# which couplers to get? HO



## briansommers (Nov 20, 2015)

I want to build a small HO switching layout. What are good couplers to get?

I'm looking at the EZ Mate Mark II
they look easy and good..

Should I go with these or ??

Thanks.


----------



## Genetk44 (Feb 26, 2016)

I'm strictly a Kadee guy ..#156s or #158s


----------



## DonR (Oct 18, 2012)

Many of us toss the EZ mate couplers that come
on Bachmann locos and cars then replace
them with Kadee. I prefer Kadee's #148 which uses
'whiskier' springs for centering. They are also the
easiest to assemble.

Don


----------



## CTValleyRR (Jul 26, 2014)

You will get a lot of opinions on this. If I have to install a coupler, i will use either a Kadee or a Walthers Protomaxx, because they're made of metal and much more durable.

That said, so long as the coupler that comes installed on something is a knuckle coupler, I leave the original there until it fails, then replace it. Sometimes the OE coupler lasts for years.


----------



## briansommers (Nov 20, 2015)

I definitely need easy to assemble
I'll look into the 148


----------



## DonR (Oct 18, 2012)

The # 148s have only 3 parts, the draft box, the
coupler with whisker centering springs and the 'top'.

You place the coupler in the draft box then 'snap'
on the 'top' That's all there is to it.
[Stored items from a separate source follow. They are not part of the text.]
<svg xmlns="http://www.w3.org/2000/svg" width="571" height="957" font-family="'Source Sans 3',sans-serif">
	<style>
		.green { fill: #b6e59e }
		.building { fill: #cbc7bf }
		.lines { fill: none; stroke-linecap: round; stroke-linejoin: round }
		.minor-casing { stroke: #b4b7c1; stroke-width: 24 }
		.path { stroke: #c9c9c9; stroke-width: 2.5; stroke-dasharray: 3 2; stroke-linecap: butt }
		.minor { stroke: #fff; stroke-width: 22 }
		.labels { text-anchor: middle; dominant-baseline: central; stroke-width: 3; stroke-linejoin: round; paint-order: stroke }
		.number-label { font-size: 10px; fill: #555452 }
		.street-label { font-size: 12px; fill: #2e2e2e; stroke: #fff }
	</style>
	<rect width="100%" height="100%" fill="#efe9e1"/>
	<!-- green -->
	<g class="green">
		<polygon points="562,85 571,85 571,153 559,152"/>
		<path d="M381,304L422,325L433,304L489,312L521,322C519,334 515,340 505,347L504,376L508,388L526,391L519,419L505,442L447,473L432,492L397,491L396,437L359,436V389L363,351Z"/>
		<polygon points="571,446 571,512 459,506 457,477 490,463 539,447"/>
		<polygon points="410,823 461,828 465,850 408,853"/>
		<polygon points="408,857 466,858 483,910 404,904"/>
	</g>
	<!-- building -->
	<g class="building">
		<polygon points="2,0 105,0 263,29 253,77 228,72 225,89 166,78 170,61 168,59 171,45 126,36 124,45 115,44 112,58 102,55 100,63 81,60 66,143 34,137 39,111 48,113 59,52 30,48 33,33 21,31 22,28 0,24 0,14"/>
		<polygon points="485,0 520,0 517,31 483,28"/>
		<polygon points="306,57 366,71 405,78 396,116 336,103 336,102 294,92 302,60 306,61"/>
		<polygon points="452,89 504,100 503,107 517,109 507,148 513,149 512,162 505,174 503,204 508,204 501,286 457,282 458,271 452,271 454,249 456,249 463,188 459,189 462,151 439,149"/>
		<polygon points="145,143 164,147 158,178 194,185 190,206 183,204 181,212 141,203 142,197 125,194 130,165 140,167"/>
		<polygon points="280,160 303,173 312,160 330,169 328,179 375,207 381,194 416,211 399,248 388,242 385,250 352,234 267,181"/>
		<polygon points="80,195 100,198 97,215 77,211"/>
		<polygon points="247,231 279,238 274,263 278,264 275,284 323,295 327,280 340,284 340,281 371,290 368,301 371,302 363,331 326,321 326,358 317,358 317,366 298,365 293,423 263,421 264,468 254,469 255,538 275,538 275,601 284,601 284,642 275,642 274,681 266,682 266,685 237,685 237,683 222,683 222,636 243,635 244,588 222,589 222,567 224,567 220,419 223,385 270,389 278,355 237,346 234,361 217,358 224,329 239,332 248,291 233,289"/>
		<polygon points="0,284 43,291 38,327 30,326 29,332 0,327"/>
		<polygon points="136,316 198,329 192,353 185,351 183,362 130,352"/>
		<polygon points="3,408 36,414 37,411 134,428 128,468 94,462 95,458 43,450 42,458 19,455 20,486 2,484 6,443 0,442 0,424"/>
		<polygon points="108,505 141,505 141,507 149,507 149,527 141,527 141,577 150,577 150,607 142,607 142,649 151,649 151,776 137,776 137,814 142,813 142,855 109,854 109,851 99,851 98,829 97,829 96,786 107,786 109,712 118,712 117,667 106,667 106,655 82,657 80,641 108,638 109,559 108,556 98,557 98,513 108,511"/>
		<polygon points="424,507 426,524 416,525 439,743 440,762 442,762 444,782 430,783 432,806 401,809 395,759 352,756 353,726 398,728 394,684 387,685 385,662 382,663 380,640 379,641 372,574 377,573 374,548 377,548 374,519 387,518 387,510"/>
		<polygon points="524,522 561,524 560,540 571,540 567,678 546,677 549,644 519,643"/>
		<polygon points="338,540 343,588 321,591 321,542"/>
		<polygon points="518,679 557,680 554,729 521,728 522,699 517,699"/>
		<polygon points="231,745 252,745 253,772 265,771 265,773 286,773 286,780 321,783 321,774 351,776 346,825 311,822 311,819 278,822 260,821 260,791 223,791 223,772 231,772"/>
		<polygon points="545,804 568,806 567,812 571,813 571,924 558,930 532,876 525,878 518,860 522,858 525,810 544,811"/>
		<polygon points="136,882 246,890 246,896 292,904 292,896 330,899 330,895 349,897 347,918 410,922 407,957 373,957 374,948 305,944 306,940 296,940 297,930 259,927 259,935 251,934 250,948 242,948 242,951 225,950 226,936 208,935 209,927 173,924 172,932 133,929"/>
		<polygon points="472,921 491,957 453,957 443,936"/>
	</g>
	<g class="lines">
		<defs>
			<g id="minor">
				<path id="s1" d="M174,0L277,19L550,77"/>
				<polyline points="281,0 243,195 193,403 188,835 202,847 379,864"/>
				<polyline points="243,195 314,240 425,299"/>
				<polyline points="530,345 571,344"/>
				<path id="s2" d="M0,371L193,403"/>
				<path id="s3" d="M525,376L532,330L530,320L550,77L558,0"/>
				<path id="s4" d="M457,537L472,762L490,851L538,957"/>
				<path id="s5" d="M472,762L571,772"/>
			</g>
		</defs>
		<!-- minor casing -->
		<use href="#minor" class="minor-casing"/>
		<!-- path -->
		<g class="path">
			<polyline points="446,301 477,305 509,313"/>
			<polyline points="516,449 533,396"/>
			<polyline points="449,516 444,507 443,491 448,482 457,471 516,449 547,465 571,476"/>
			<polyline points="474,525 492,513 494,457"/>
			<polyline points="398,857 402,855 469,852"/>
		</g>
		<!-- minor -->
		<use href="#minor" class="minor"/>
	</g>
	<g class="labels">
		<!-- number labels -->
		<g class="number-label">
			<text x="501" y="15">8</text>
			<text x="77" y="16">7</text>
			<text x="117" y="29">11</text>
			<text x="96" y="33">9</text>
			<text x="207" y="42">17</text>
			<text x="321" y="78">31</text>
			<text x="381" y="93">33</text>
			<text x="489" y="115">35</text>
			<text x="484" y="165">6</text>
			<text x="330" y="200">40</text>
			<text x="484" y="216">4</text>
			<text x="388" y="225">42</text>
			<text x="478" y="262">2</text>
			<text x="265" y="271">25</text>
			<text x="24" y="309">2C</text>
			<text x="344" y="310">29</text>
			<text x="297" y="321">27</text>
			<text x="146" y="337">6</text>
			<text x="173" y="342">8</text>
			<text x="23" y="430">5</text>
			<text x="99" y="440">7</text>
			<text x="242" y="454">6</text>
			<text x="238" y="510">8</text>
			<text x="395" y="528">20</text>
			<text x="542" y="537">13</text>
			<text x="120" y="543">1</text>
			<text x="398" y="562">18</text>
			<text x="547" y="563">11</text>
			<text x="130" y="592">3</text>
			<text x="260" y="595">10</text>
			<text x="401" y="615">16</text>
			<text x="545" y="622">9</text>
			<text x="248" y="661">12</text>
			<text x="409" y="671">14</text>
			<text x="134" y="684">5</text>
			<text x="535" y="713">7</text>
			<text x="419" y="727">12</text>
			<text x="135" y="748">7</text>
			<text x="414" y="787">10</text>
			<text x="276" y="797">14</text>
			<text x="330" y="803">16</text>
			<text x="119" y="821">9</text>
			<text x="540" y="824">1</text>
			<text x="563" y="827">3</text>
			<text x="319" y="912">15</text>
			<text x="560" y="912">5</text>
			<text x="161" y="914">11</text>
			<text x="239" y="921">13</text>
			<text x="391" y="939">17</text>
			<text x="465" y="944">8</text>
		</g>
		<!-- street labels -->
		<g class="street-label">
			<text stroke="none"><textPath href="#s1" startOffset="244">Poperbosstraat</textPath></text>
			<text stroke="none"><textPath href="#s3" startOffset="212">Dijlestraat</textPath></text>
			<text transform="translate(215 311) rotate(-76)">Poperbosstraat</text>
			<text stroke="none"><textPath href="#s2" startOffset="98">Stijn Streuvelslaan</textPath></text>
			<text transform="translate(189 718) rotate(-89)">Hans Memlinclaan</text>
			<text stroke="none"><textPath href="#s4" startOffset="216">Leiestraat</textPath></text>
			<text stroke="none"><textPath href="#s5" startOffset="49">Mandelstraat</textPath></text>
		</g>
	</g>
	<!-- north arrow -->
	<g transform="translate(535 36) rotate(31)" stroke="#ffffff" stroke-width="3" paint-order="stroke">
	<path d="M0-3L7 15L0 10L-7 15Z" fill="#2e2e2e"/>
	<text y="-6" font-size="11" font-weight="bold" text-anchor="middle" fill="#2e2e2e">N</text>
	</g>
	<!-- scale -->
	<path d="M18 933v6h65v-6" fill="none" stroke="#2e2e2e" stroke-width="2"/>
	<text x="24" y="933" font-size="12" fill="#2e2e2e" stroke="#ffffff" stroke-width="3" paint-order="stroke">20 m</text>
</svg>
However,
I have found that if a train slams into a coupler 
with force it will pop off the top and drop the coupler.
To avoid this I apply a couple tiny dabs of super glue
gel with a toothpick. Use another tiny drop on the
'bottom' of the knuckle spring. That will save having
to replace the springs which otherwise can pop out
and be gone forever.

The Kadee height gauge is very helpful for alignment.

Don


----------



## briansommers (Nov 20, 2015)

Yes, I remember the height gauge. 

I used to be into this stuff years ago. I want to build a small shelf switching layout.
one train, nothing fancy. simple and quick. Just something I can shuttle a train and some cars around when I feel like it.


----------



## DonR (Oct 18, 2012)

Check around the Forum and you'll see other
'shelf' switching layouts. 

When you design your layout be sure to include spurs
that require more movements to spot cars. A passing
siding (run around) makes it possible to get the
loco on either end of a car. That capability makes possible
pushing a car forward into a spur, or backing a car
into a spur.

Don


----------



## briansommers (Nov 20, 2015)

I'm thinking a small yard with a car float to get cars to/from the rest of the world and then a stretch of open land to the other end with industries, etc. 
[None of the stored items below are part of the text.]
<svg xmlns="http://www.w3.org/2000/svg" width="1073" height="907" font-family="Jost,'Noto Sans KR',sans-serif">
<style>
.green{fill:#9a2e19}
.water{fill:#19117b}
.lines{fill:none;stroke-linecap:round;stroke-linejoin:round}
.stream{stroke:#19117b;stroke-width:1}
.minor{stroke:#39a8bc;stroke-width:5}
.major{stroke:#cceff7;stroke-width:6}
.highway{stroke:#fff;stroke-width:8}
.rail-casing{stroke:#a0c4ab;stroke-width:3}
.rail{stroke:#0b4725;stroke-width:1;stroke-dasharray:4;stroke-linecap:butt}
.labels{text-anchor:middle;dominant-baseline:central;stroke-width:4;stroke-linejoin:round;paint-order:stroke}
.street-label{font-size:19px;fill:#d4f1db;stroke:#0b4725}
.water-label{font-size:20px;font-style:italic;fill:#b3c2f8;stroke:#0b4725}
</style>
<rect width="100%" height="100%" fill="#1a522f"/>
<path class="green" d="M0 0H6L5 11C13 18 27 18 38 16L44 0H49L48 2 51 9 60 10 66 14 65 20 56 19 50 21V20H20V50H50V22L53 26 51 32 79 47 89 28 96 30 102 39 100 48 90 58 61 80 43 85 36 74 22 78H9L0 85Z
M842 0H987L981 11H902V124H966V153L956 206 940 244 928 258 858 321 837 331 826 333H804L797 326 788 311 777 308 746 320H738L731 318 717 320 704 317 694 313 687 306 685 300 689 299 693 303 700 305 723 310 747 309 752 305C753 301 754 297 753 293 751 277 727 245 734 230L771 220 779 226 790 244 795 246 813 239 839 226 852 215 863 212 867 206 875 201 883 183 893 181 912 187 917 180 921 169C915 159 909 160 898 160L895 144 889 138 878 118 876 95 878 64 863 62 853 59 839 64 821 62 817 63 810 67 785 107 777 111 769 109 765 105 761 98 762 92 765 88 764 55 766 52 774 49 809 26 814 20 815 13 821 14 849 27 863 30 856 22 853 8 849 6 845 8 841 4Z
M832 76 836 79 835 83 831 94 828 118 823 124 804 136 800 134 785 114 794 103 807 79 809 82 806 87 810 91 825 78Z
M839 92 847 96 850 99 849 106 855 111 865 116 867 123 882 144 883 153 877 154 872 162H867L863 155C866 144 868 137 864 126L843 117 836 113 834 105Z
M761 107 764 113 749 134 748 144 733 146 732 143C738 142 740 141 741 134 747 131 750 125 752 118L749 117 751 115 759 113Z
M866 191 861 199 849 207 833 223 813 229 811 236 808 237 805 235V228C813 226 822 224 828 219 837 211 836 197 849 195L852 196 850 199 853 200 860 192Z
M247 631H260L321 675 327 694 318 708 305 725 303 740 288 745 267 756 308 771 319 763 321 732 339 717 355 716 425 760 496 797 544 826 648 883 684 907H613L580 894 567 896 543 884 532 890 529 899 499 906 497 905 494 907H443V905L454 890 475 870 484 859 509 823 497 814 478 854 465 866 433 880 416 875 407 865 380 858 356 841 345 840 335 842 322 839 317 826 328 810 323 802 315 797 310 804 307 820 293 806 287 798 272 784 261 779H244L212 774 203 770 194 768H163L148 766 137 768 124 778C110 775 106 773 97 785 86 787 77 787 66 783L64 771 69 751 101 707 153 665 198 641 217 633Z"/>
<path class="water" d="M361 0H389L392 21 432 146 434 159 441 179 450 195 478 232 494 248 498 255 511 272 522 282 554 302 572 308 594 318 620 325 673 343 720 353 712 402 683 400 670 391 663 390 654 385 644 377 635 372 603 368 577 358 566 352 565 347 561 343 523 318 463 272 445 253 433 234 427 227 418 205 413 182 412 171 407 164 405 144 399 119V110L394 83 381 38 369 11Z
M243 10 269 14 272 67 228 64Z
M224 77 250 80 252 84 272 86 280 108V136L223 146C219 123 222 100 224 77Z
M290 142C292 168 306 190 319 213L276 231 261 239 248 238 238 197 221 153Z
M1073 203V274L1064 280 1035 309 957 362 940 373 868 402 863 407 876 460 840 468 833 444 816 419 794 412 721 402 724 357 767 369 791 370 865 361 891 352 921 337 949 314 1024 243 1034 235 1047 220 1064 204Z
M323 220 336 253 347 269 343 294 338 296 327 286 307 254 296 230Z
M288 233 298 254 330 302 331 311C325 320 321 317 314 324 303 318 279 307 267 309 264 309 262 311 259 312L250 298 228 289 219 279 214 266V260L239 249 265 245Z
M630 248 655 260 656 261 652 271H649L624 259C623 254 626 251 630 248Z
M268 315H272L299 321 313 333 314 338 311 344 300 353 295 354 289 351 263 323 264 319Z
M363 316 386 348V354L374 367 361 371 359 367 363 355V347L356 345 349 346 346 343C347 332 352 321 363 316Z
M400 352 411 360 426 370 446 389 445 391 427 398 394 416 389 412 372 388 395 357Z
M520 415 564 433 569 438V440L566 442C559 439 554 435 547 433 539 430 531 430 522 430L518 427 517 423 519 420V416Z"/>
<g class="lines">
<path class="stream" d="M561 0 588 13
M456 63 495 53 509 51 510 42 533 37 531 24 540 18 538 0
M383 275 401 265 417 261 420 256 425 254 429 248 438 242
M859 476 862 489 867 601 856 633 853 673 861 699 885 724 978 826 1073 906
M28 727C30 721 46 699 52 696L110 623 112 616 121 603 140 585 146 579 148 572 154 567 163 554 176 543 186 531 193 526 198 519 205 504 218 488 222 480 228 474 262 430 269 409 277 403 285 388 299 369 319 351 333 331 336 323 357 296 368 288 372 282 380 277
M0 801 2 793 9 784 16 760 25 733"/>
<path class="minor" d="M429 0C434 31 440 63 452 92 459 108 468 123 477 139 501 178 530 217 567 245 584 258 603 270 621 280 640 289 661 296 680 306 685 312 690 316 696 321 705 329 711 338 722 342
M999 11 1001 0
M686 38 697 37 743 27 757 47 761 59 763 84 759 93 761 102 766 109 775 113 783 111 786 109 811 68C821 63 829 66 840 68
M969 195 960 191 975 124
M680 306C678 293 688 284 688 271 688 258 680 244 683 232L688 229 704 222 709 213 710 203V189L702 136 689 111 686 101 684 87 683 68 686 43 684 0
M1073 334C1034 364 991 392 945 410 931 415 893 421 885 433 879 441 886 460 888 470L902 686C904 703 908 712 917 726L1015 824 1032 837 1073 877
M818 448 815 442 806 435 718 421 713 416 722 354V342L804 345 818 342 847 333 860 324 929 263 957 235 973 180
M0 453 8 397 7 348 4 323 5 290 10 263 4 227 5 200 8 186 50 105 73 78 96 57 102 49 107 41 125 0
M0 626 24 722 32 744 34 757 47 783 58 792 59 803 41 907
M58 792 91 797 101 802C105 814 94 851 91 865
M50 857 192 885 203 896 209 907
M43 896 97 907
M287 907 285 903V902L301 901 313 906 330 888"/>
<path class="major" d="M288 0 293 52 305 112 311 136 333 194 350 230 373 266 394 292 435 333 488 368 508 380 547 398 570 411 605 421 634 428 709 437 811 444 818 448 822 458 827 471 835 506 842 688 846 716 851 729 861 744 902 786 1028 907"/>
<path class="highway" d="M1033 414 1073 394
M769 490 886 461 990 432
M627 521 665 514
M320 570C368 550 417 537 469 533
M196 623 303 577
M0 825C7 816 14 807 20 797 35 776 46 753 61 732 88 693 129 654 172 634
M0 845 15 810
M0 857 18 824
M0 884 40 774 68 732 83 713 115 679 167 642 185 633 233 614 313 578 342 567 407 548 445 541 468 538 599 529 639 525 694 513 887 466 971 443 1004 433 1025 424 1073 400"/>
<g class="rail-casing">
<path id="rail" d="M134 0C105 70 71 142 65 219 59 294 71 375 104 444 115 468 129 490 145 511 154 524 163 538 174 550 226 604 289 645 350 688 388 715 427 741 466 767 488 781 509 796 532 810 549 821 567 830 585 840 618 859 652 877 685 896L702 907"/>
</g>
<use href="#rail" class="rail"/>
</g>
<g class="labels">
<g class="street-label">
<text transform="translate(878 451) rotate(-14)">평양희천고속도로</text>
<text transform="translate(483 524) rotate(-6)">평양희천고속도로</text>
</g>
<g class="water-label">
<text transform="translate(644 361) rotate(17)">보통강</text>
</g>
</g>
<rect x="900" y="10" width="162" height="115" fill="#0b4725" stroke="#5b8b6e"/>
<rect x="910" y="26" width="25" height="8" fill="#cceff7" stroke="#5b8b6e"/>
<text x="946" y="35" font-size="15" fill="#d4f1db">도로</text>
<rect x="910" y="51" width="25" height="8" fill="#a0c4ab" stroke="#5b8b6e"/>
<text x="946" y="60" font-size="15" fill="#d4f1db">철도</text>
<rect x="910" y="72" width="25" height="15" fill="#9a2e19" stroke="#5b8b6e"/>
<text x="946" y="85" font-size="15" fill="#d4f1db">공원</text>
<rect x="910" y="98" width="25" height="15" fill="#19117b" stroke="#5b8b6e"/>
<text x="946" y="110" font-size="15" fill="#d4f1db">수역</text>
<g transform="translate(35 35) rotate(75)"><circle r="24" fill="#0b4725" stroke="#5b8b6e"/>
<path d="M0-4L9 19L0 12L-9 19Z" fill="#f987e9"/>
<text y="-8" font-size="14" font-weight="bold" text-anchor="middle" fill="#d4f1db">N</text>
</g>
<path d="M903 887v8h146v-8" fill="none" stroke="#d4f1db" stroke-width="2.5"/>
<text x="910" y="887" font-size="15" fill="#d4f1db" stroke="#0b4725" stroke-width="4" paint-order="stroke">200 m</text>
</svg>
I want to do Colorado/West...


----------



## Mr.Buchholz (Dec 30, 2011)

Kadee #5. The only couplers I use!

-J.


----------



## santafealltheway (Nov 27, 2012)

briansommers said:


> I definitely need easy to assemble
> I'll look into the 148


Love the 148's, cant go wrong.

Though lately, ''ve been using the "262" draft boxes, they are a bit more narrow, allowing for more wheel clearance on tight turns.
just remember they ONLY work with whisker couplers, #5's wont fit.


----------